Quick update: We moved! We left Hawaii on July 5th, spent a few weeks back and forth between the grandparents’, and landed in New York (the state, not the city… damn.) mid-August. New York was kind of a surprise… we found out 2 1/2 weeks before the movers came that our things wouldn’t be going to the house we had already rented in Alexandria, VA. I’m thinking of writing another post about that whole mess entitled, “That’s Why They’re Called ‘Orders.'”
Anyway, surprise number 2… a few days later we found out that I’m “in the family way,” as no one says anymore. I’m a bit into the second trimester now and already have noticed quite a few differences between pregnancy #1 and pregnancy #2. And so, without further ado:
1) The Doctor. With J, I went to see the doctor to confirm I was pregnant about 4 minutes after the clinic opened the morning after I saw those two lines on the EPT, and was panicked when they told me that they didn’t need to see me until 9-12 weeks. (What?!?! Don’t you people know how important consistent pre-natal care is for the health of the baby?!?! How am I supposed to know what I can and can’t drink/eat/breathe/watch/wear?!?! You can’t tell me that polyester blends don’t harm the baby!!) With this little one, the nausea hit, the fatigue hit, the bloating hit (oh, Lord, did the bloating hit), and having a medical professional assess my hCG levels seemed superfluous. I called our insurance company to see where I should go, and found out that since I wasn’t in our service area, they wouldn’t really cover an appointment, so I thought, “Meh — I’m sure things are fine. $300 for a doc to tell me what I already know isn’t super necessary. I don’t need to be seen until the end of the first trimester anyway…”

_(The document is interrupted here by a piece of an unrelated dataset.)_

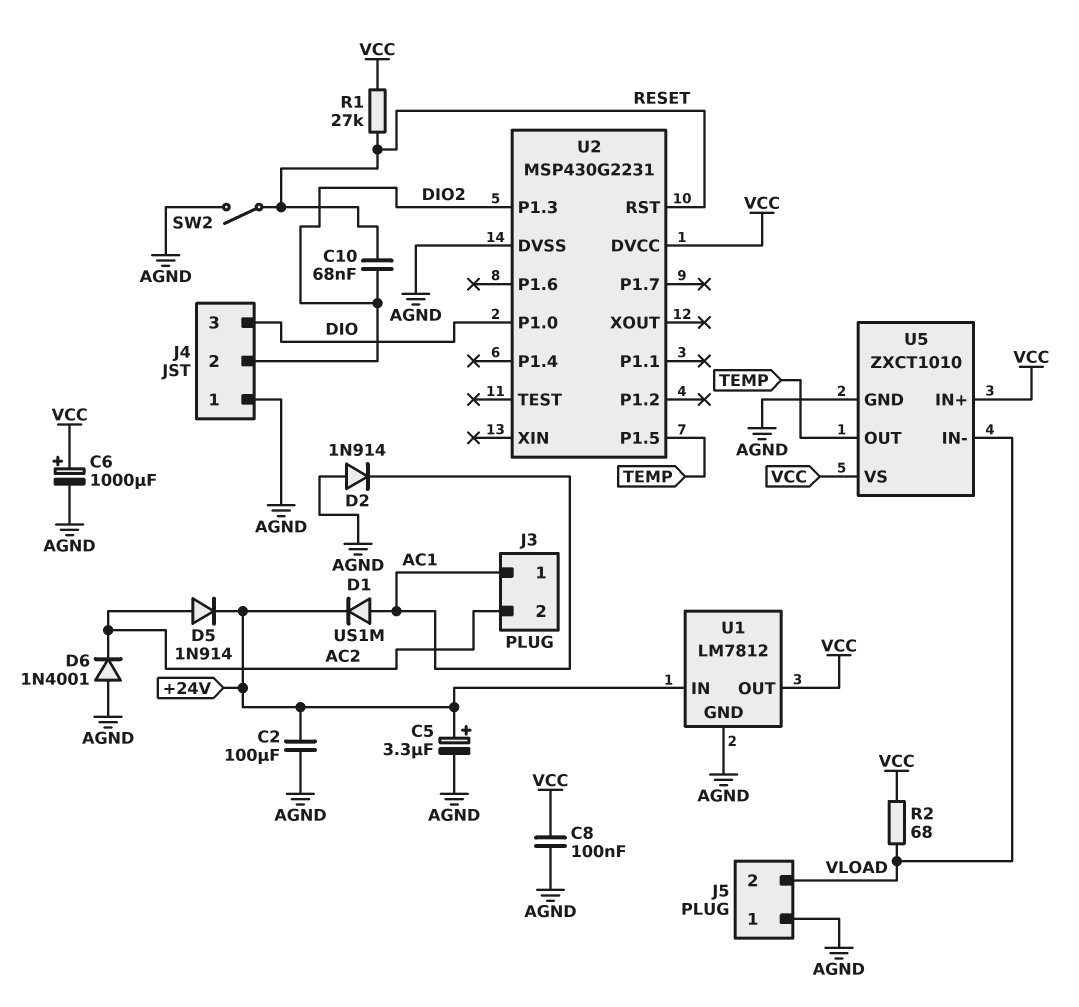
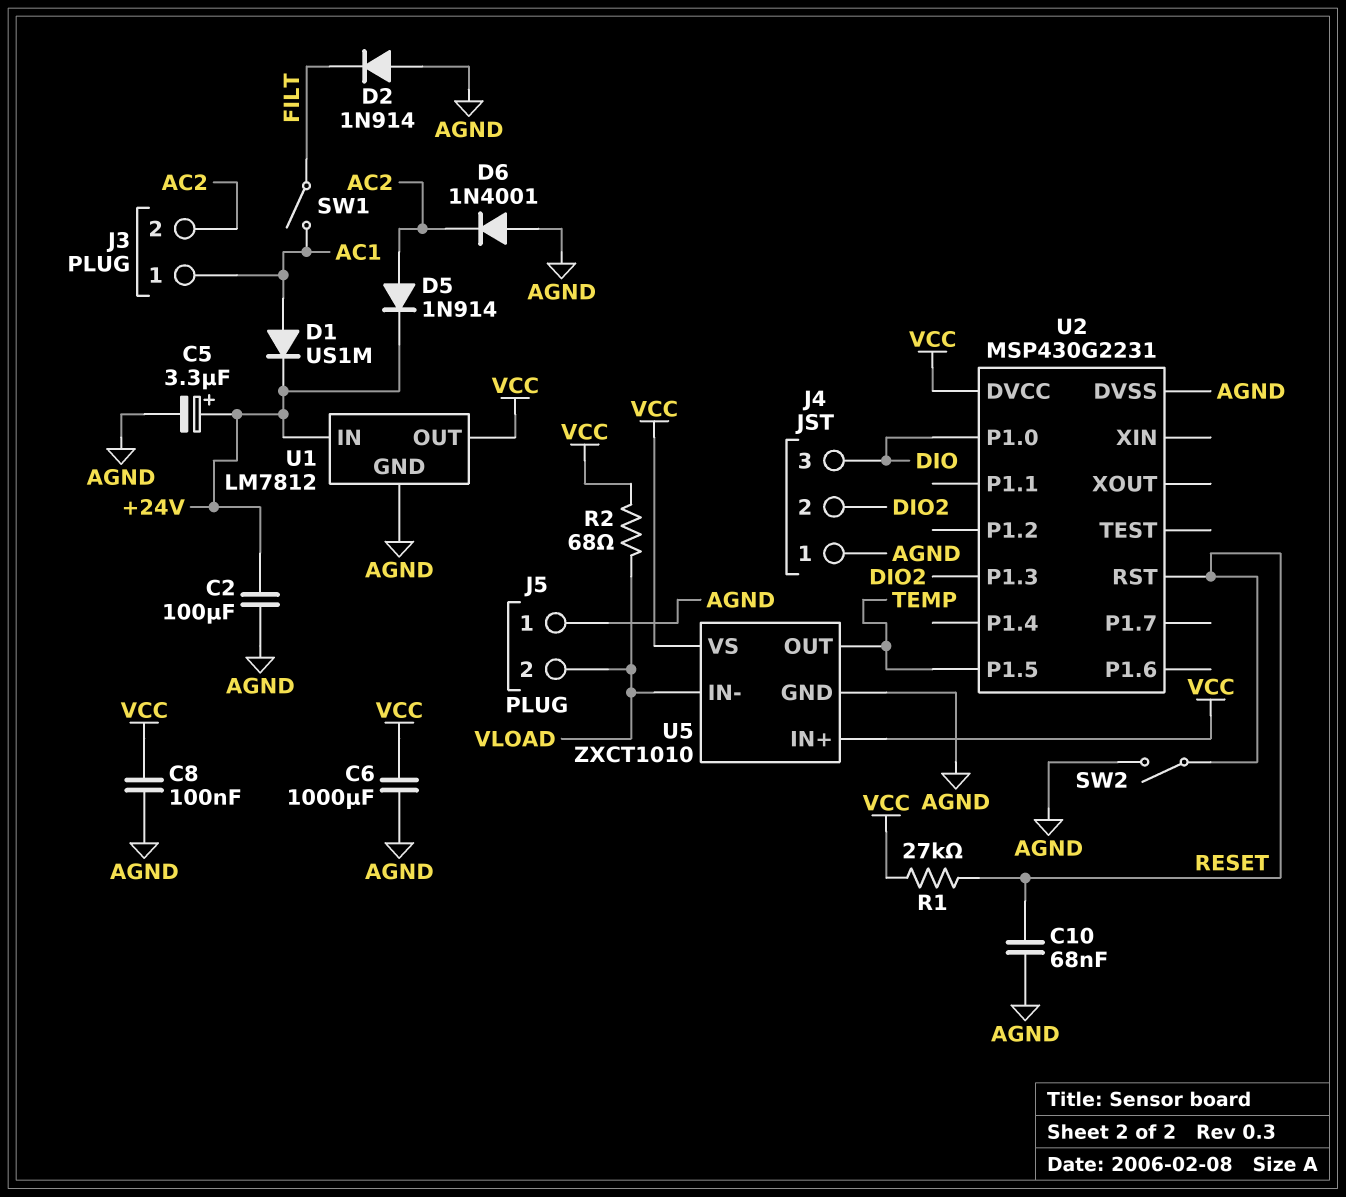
C6: 1000uF (plus VCC, minus AGND) -> 1000uF (AGND, VCC)
C10: 68nF (DIO2, RESET) -> 68nF (AGND, RESET)
D2: diode 1N914 (A AGND, K AC1) -> diode 1N914 (A AGND, K FILT)
SW1: none -> switch (AC1, FILT)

2) The Belly Part I. With J, I was about 20 weeks before my baby-belly could be distinguished from “ugh – I should not have had that third burrito at Taco Bell. Pass the gas-x.” This time…. a plumber asked me at the ripe ol’ gestational age of 14 weeks how far along I was. Seriously?! Fix the leaky pipe and leave, crazy person. It’s comparable to blowing up a balloon for the second time. Basically, it went from conception to, “where are my maternity pants?” Not to mention the belly button. Think of that little plastic guy in the turkey that pops up when it’s cooked. And, yes – it is visible through my clothes. Cheers.
3) The Belly II. Along the same lines… the belly thing last time was exhilarating (after the distended bowel look passed, obviously). I was so proud the first time I realized that I couldn’t see my toes without bending over, and when I got big enough that strangers knew I was pregnant, it was like Christmas. This time, I feel like a house. I sent a pic to my mom of my belly from my perspective, noting that toes were definitely not visible, and she sent back a very enthusiastic “YAY!!!” and I was like, “ugh. Do you know how difficult it is to be this big?? And I already know I’m going to get bigger!”